## REQUIRED ACTION
Identify all lines of the data containing the string "center" and copy them.

## PROVIDED RECORDS
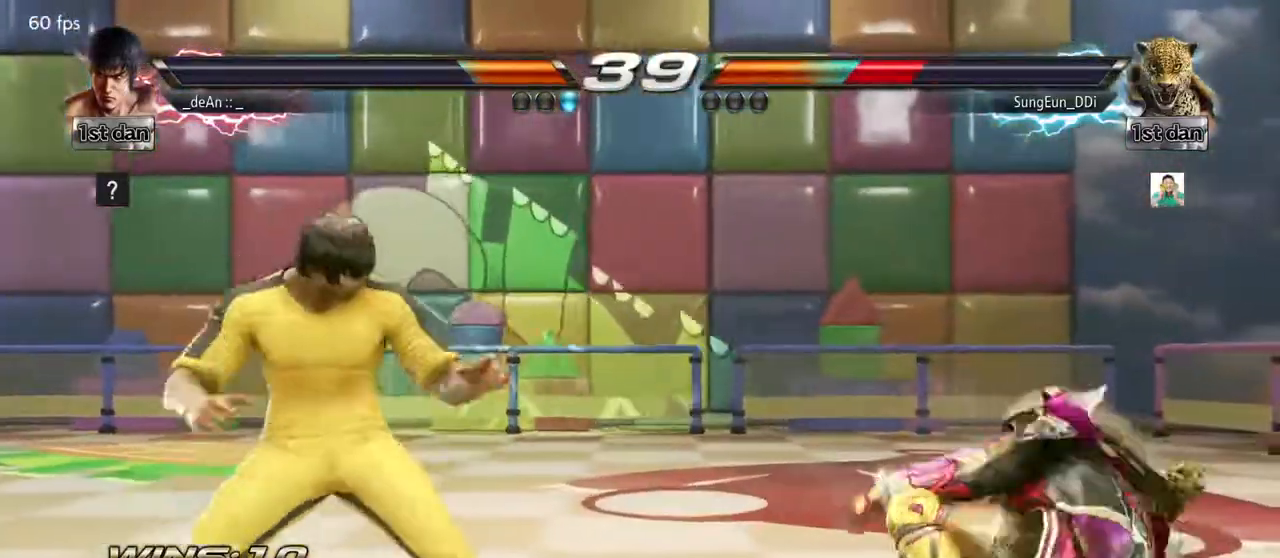
{"buttons": [], "left_stick": "left", "events": [[117, "TRIANGLE", "up"], [233, "CROSS", "down"], [317, "CROSS", "up"]]}
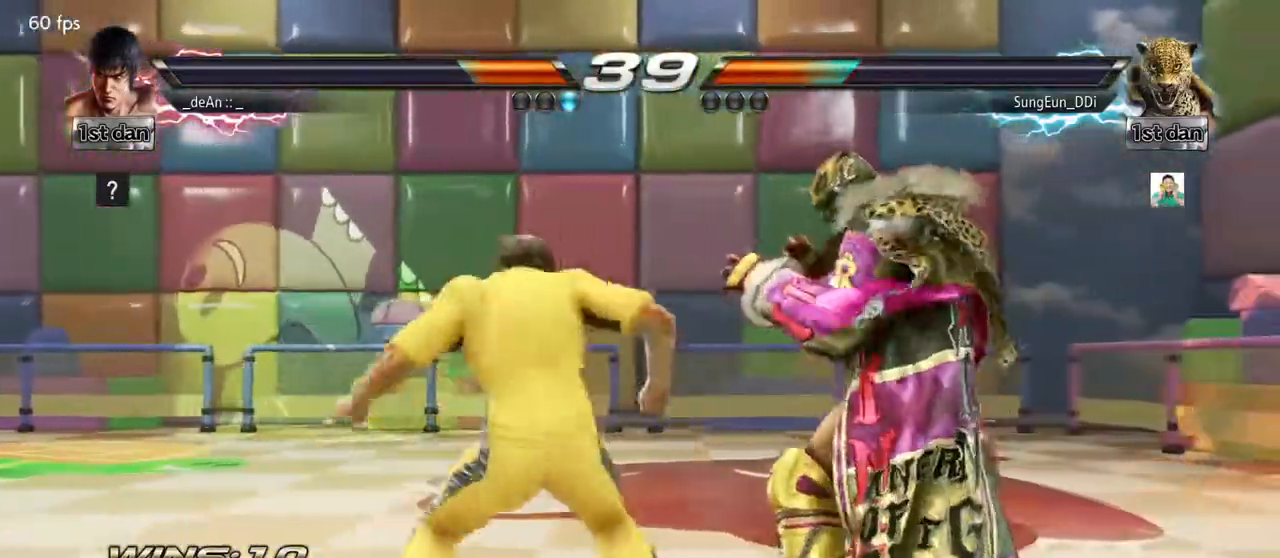
{"buttons": [], "left_stick": "center", "events": [[100, "SQUARE", "down"], [267, "SQUARE", "up"], [417, "left_stick", "center"]]}
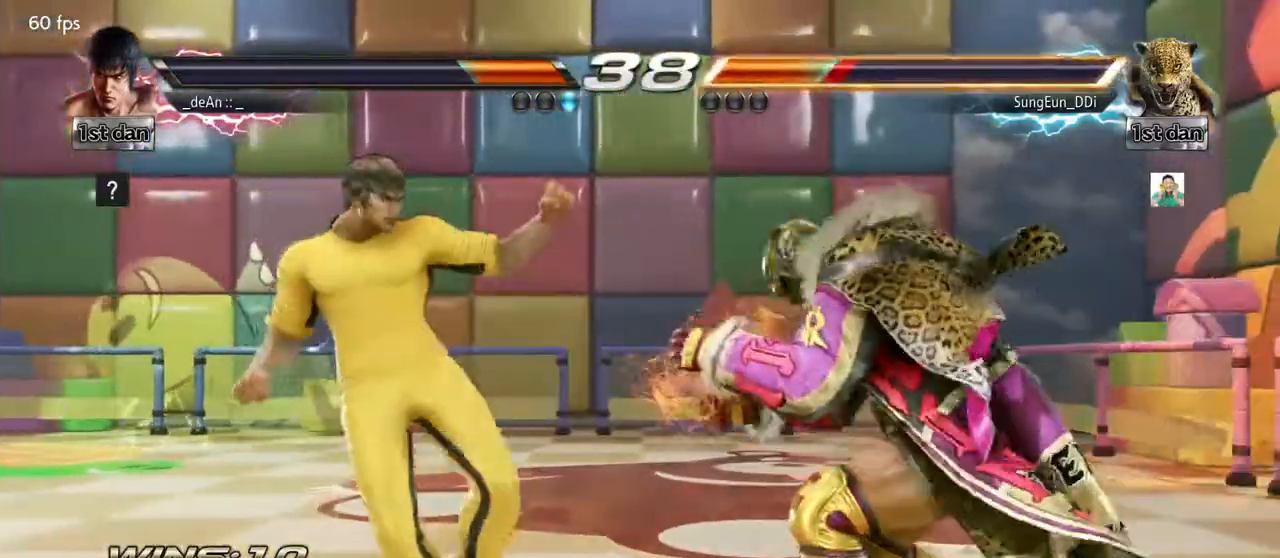
{"buttons": [], "left_stick": "center", "events": [[200, "SQUARE", "down"], [300, "TRIANGLE", "down"], [367, "SQUARE", "up"], [417, "TRIANGLE", "up"]]}
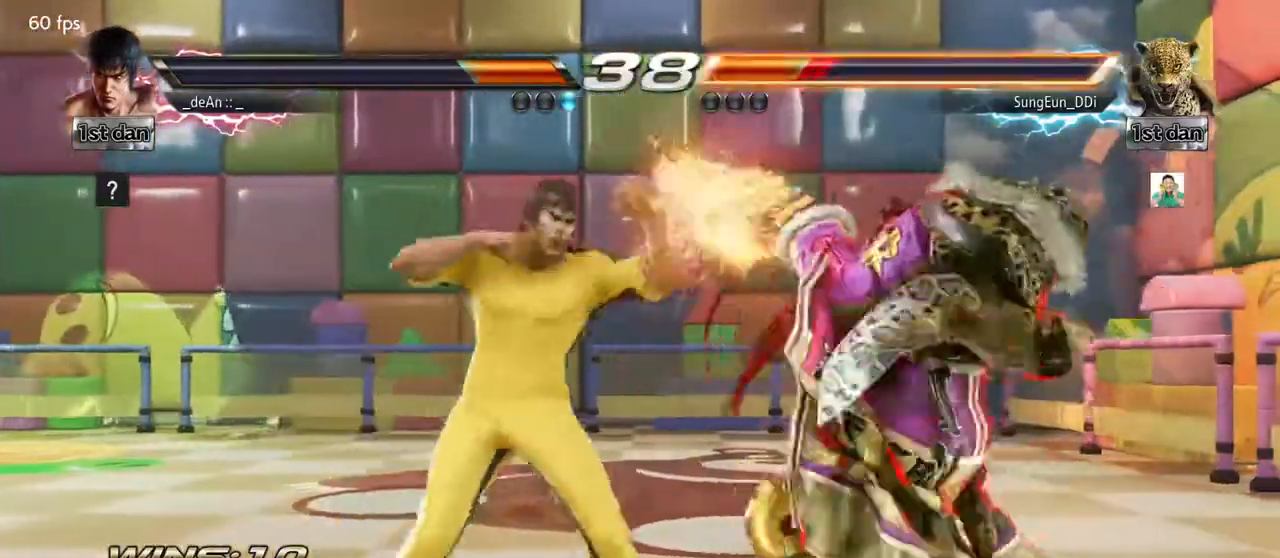
{"buttons": ["TRIANGLE"], "left_stick": "right", "events": [[267, "left_stick", "right"], [367, "TRIANGLE", "down"]]}
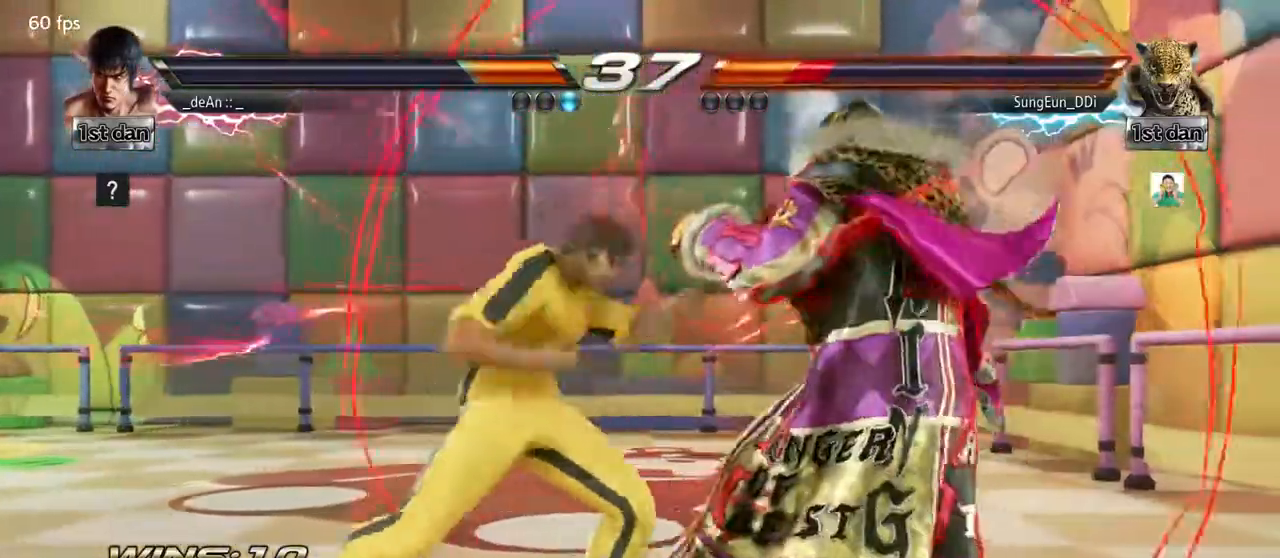
{"buttons": ["SQUARE"], "left_stick": "down-right", "events": [[33, "TRIANGLE", "up"], [133, "left_stick", "center"], [300, "left_stick", "right"], [350, "left_stick", "down-right"], [367, "SQUARE", "down"]]}
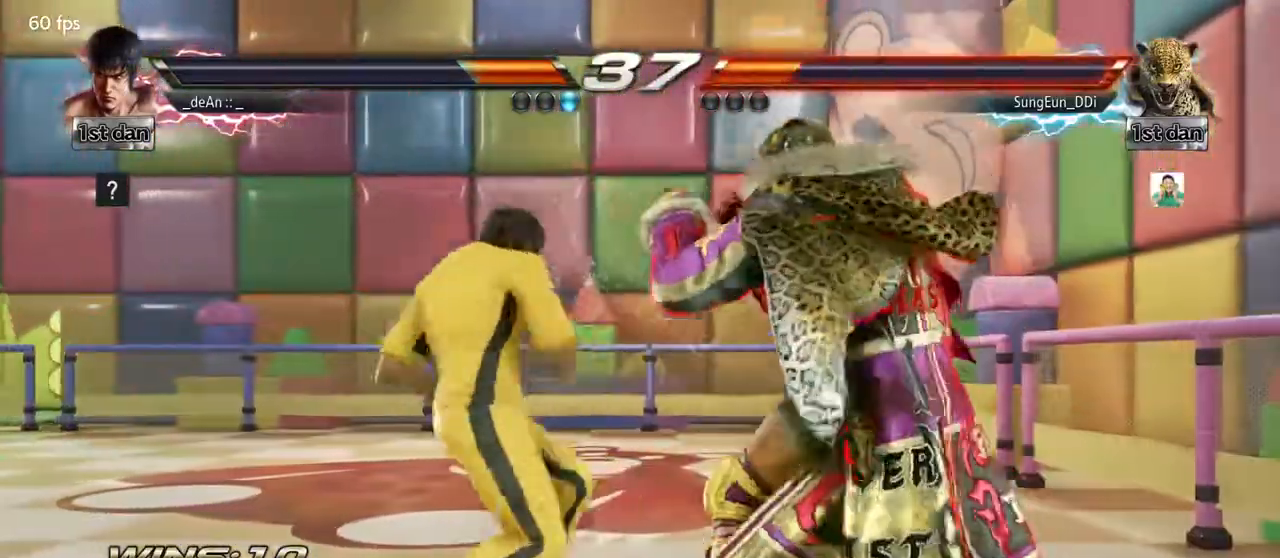
{"buttons": ["SQUARE"], "left_stick": "down-right", "events": [[17, "SQUARE", "up"], [83, "left_stick", "center"], [350, "left_stick", "down-right"], [417, "SQUARE", "down"]]}
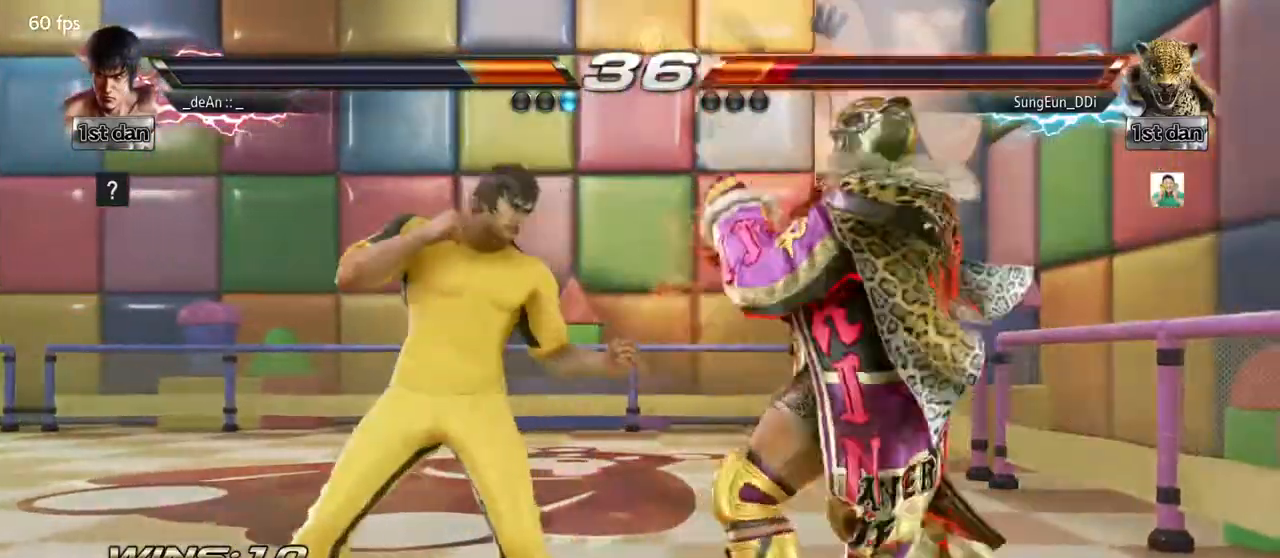
{"buttons": ["SQUARE"], "left_stick": "center", "events": [[50, "SQUARE", "up"], [83, "left_stick", "center"], [450, "SQUARE", "down"]]}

## RESULT
{"buttons": [], "left_stick": "center", "events": [[100, "SQUARE", "down"], [267, "SQUARE", "up"], [417, "left_stick", "center"]]}
{"buttons": [], "left_stick": "center", "events": [[200, "SQUARE", "down"], [300, "TRIANGLE", "down"], [367, "SQUARE", "up"], [417, "TRIANGLE", "up"]]}
{"buttons": ["SQUARE"], "left_stick": "down-right", "events": [[33, "TRIANGLE", "up"], [133, "left_stick", "center"], [300, "left_stick", "right"], [350, "left_stick", "down-right"], [367, "SQUARE", "down"]]}
{"buttons": ["SQUARE"], "left_stick": "down-right", "events": [[17, "SQUARE", "up"], [83, "left_stick", "center"], [350, "left_stick", "down-right"], [417, "SQUARE", "down"]]}
{"buttons": ["SQUARE"], "left_stick": "center", "events": [[50, "SQUARE", "up"], [83, "left_stick", "center"], [450, "SQUARE", "down"]]}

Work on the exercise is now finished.